Collected data
▼▼▼
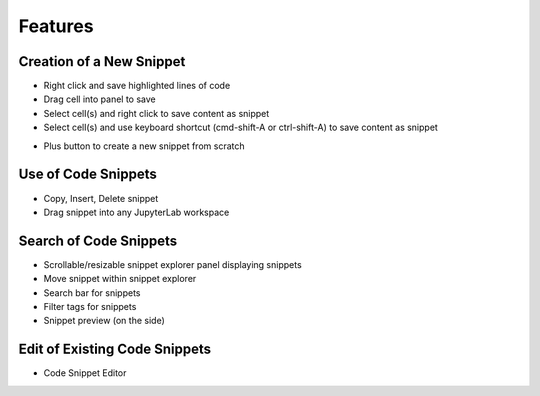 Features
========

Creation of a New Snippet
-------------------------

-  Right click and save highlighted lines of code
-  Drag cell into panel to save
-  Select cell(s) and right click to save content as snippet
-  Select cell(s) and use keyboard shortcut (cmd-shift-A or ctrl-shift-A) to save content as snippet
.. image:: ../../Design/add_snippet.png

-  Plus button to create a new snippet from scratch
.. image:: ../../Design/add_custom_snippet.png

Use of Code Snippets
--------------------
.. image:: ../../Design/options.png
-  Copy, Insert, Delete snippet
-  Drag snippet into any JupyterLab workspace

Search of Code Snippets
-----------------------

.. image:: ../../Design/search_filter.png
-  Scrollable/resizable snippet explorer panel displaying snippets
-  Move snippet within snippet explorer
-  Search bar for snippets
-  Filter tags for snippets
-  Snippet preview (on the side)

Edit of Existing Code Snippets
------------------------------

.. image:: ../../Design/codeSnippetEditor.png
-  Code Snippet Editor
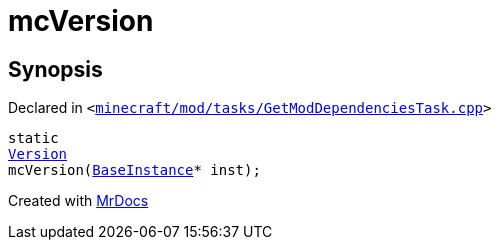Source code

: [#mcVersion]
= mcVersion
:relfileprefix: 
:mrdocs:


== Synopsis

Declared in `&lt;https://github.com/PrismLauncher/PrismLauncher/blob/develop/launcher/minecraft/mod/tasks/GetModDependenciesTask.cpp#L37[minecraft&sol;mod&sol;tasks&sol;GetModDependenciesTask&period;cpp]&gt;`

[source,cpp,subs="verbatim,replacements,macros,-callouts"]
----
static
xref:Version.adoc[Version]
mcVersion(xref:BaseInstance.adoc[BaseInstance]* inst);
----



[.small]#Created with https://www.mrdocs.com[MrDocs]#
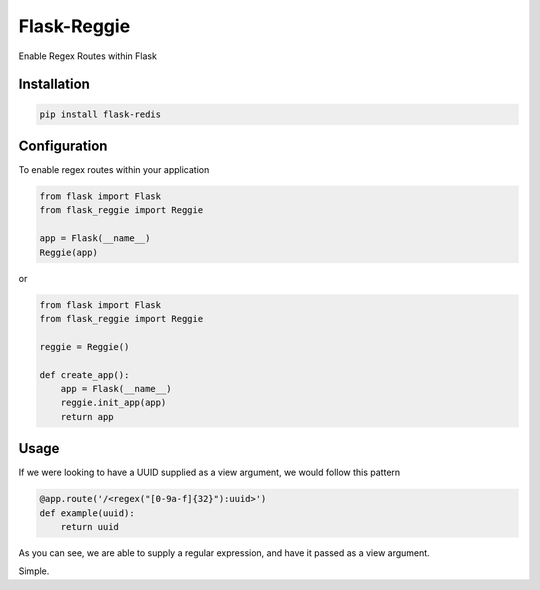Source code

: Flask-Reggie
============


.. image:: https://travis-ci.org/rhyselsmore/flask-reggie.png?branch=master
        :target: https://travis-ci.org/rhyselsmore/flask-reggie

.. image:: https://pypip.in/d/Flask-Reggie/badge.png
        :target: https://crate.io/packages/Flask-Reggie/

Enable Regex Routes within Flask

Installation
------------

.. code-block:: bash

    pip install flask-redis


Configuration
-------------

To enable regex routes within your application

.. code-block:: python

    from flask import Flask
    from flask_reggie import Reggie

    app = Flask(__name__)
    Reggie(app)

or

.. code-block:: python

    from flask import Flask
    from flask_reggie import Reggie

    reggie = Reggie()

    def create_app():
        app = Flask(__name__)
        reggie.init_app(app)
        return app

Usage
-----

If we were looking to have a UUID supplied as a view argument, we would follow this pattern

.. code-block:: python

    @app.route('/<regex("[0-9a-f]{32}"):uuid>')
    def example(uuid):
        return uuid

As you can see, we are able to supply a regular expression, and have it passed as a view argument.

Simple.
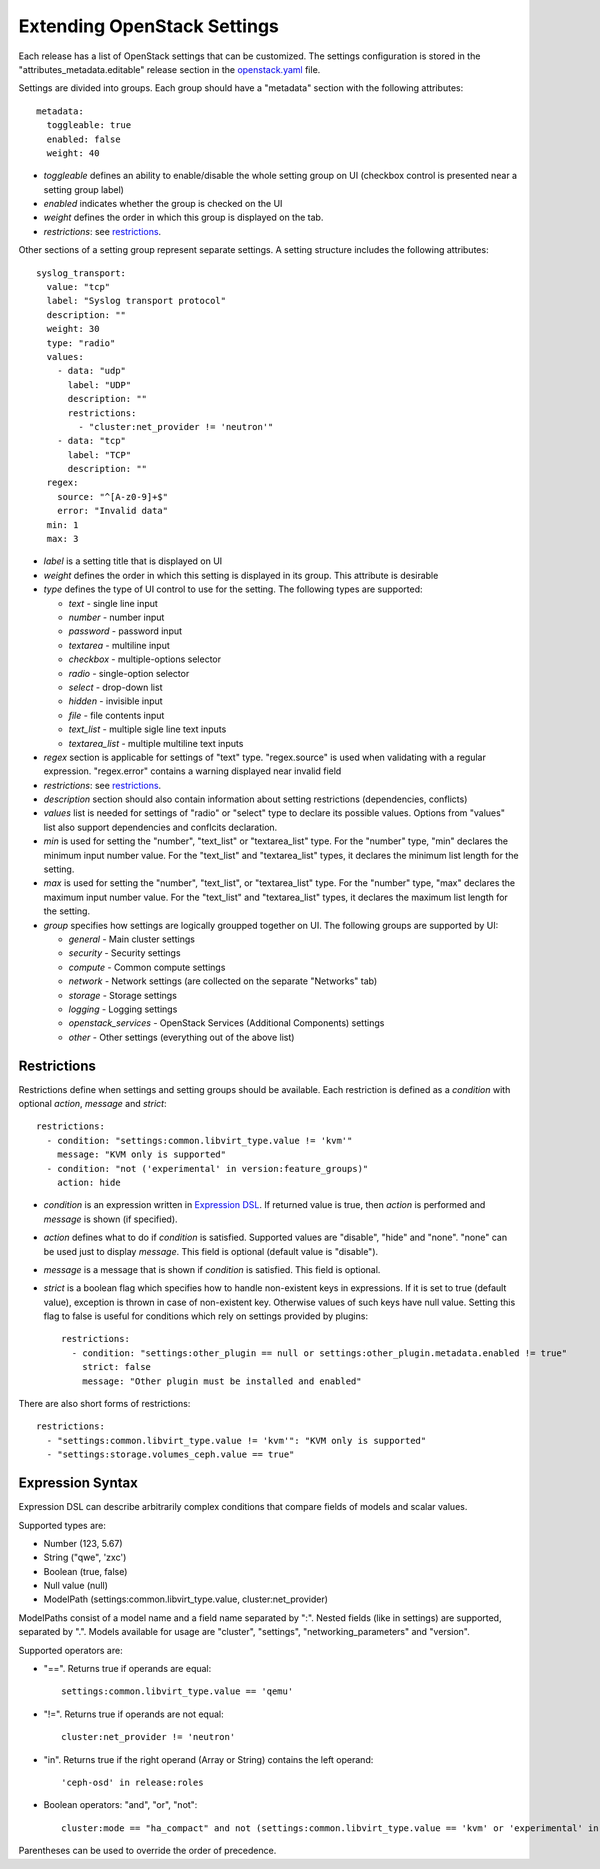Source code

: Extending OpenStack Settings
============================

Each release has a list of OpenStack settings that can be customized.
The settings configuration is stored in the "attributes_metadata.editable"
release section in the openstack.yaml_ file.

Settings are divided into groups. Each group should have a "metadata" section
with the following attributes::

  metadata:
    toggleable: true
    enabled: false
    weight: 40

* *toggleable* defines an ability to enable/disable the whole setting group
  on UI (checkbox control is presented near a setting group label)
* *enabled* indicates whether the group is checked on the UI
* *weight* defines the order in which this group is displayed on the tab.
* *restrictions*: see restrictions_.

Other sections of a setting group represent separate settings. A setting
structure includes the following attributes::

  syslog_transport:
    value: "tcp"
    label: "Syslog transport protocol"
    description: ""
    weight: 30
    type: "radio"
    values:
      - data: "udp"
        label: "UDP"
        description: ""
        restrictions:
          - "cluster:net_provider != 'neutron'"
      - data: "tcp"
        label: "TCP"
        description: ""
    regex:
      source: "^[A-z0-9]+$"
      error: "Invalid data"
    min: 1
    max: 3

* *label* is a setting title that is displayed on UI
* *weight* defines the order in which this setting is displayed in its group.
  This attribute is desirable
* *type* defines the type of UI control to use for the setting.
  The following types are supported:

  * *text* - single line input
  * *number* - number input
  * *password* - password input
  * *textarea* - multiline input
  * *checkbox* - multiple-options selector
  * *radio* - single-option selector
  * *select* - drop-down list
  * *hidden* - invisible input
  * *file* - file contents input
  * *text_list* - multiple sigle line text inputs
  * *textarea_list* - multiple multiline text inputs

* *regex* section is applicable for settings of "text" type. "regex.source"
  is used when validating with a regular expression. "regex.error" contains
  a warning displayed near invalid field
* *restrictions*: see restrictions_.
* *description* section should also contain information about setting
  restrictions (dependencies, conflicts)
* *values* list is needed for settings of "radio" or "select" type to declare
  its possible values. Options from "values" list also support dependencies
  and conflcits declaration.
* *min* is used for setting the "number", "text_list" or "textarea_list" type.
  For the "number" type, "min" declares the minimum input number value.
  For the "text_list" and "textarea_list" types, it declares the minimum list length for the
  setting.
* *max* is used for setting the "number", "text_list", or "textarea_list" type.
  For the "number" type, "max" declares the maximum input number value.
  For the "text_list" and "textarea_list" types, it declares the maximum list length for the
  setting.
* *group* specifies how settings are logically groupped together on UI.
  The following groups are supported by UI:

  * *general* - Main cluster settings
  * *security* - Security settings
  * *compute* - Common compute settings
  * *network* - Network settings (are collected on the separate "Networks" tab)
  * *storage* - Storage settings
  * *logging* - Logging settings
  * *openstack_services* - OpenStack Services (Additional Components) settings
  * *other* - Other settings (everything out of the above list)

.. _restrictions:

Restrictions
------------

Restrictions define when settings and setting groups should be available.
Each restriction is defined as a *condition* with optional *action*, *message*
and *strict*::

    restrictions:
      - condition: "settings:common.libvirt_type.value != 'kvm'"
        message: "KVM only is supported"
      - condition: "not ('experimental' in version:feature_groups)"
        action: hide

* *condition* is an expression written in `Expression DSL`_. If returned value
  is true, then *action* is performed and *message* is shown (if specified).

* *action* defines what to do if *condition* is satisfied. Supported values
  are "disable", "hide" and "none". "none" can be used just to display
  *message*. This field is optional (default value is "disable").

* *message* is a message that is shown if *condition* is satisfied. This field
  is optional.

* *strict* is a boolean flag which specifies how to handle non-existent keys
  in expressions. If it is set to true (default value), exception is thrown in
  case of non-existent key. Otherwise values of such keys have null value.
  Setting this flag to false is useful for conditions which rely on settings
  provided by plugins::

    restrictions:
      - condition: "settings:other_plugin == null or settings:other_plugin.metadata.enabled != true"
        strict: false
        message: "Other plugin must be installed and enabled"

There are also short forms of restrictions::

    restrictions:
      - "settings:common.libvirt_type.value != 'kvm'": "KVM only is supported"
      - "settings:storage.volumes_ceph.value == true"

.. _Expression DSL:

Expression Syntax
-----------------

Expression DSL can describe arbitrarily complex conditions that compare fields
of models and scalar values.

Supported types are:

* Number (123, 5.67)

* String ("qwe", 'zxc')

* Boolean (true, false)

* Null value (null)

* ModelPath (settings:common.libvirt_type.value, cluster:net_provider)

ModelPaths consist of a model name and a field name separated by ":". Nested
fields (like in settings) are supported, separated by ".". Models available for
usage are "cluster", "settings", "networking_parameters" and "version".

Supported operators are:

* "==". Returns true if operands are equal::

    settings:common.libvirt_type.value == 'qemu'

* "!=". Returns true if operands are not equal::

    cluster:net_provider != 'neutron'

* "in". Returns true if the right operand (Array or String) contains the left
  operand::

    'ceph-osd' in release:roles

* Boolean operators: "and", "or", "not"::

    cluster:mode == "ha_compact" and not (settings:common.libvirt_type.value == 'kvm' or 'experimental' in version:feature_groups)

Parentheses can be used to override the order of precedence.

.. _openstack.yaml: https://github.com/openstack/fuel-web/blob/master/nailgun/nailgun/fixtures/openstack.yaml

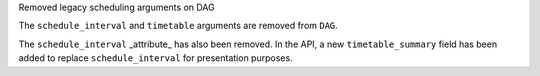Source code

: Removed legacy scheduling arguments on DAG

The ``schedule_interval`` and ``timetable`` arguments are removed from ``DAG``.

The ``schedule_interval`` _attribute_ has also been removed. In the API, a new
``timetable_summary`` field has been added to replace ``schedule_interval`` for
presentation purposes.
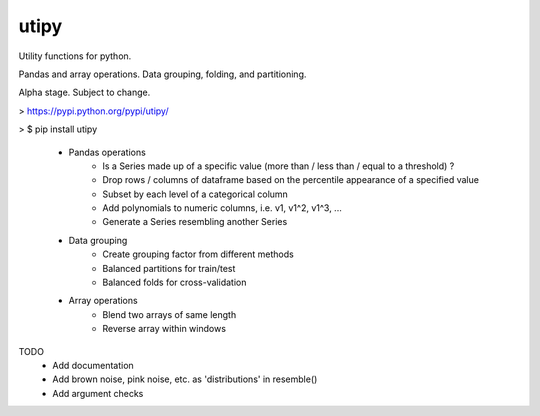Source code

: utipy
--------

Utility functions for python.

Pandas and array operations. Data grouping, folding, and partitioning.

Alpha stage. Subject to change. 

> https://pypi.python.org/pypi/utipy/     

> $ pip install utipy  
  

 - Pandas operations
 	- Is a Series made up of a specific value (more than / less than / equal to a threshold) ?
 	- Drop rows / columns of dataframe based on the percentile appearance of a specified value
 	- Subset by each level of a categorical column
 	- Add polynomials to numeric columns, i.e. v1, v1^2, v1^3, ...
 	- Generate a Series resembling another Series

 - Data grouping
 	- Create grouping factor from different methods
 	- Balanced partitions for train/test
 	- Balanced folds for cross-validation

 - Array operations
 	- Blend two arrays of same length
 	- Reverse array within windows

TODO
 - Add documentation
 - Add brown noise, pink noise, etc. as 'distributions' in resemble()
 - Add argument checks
▲▲▲
■ **Task prompt**:
Leave the pictures out, and restate exactly the lines from the start of the records through the one that contains "Edit of Existing Code Snippets".

■ **Written solution**:
 Features
========

Creation of a New Snippet
-------------------------

-  Right click and save highlighted lines of code
-  Drag cell into panel to save
-  Select cell(s) and right click to save content as snippet
-  Select cell(s) and use keyboard shortcut (cmd-shift-A or ctrl-shift-A) to save content as snippet
.. image:: ../../Design/add_snippet.png

-  Plus button to create a new snippet from scratch
.. image:: ../../Design/add_custom_snippet.png

Use of Code Snippets
--------------------
.. image:: ../../Design/options.png
-  Copy, Insert, Delete snippet
-  Drag snippet into any JupyterLab workspace

Search of Code Snippets
-----------------------

.. image:: ../../Design/search_filter.png
-  Scrollable/resizable snippet explorer panel displaying snippets
-  Move snippet within snippet explorer
-  Search bar for snippets
-  Filter tags for snippets
-  Snippet preview (on the side)

Edit of Existing Code Snippets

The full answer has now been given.